Whatever species these animals are, it’s not obvious what their future will be. They don’t seem to have a conservation purpose, and Lamm says he isn’t trying to profit from them.
“We’re not making money off the dire wolves. That’s not our business plan,” Lamm said in an interview with MIT Technology Review. He added that the animals would also not be put on display for the public, since “we’re not in the business of attractions.”
At least not in-person attractions. But every aspect of the project has been filmed, and in February, the company inked a deal to produce a docuseries about its exploits. That same month it also hired as its marketing chief a Hollywood executive who previously worked on big-budget “monster movies.”
And there are signs that de-extinction, in Colossal’s hands, has the potential to generate nearly out-of-control of attention, much like that scene in the original King Kong when the giant ape—captured by a filmmaker—breaks its chains under the flashes of the cameras.
For instance company’s first creation, mice with shaggy, mammoth-like hair, was announced only five weeks ago, yet there are already unauthorized sales of throw pillows and T-shirts (they read “Legalize Woolly Mice”), as well as some “serious security issues” involving unannounced visitors, Lamm says.
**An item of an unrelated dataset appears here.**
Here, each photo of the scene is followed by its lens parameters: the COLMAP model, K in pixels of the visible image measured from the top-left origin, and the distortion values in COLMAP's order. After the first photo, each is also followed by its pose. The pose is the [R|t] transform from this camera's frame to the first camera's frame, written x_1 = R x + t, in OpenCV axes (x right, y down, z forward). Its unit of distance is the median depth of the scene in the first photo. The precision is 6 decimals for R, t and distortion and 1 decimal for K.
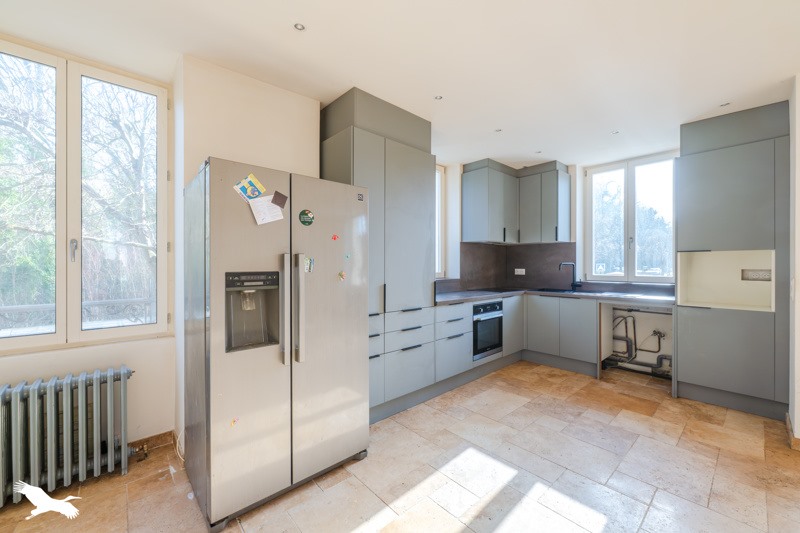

“We’ve had people show up to our labs because they want the woolly mouse,” Lamm says. “We’re worried about that from a security perspective [for] the wolves, because you’re going to have all the Game of Thrones people. You’re going to have a lot of people that want to see these animals.”
Lamm said that in light of his concerns about unruly fans, diagrams of the ecological preserve provided to the media had been altered so that no internet “sleuths” could use them to guess its location.